Eklypsus se dégagea en donnant un coup de talon dans le visage de Solus, l'éperon arrachant un dernier cri au mage.

***

La sonnerie aiguë de l'entrée lui siffla aux oreilles, Solus était redevenu Luna. Il s'échappa des draps dans lesquels l'enfant s'était enfouie, et fut surpris de voir la lumière du soleil l'éblouir. Luna n'avait pas été réveillée par sa mère pour être emmenée dans cet établissement scolaire ressemblant à une prison. La voix de la mère de l'enfant attira son attention et il s'adossa à la porte pour entendre convenablement la discussion.

-Votre fille va bien ? Je suis inquiète pour elle, perdre sa sœur devant elle à son âge.

-Elle refuse de sortir de son lit, je ne veux pas la forcer. Je lui apporte quand même de quoi manger mais elle ne veut même pas me voir. Je suis désolée, je ne pense pas que vous la reverrez à l'école de si tôt.

-Je peux comprendre. Le coupable a été retrouvé ?

-La police ne sait même pas par où commencer. Il n'y avait rien qui leur permette de lancer les recherches sur place.

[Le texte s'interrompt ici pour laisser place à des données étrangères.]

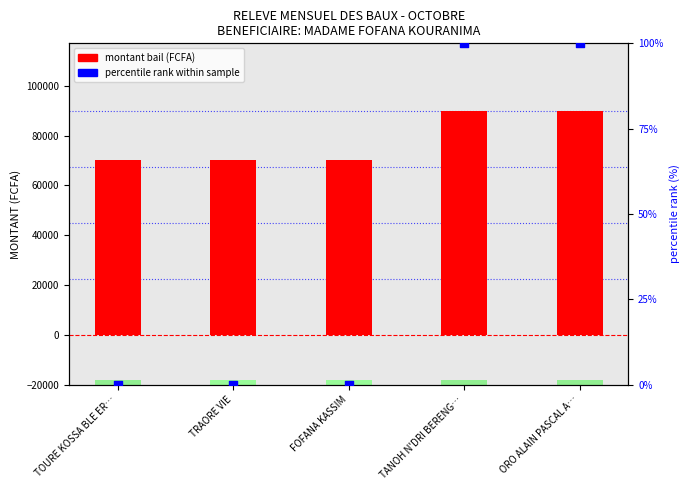

At which category is the sum across all series the highest?

TANOH N'DRI BERENG…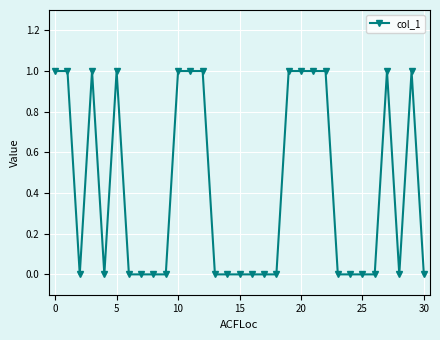

Is this an area chart (filled region under the line)?

No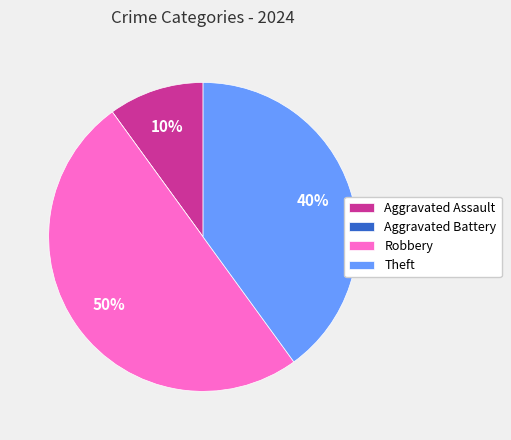

The Theft slice represents 40% of the pie. True or false?

True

Solus, Luna sortit de sa chambre et descendit les escaliers dans la plus grande discrétion. Recroquevillée sur elle-même, elle cherchait à observer sa mère et sa professeur entre les barreaux. Les adultes se trouvaient dans la cuisine, derrière le seul mur qui obstruait la vision depuis les escaliers. Du haut de ses décennies, Solus se demanda pourquoi il se cachait ainsi alors qu'il était le sujet de la discussion. Reprenait-il son âme d'enfant en se retrouvant dans ce corps ? Ou Luna restait-elle consciente au fond de lui ? Il mit vite fin à ses questionnements et descendit complètement les marches pour se rendre dans la cuisine. En remarquant l'absence des symboles magiques sur les éléments électriques, il comprit que cette fois-là, la magie ne l'aiderait pas. Luna croisa les regards étonnés de sa génitrice et de la maîtresse d'école, et dû se reculer de deux pas pour éviter la tentative d'étreinte de sa mère.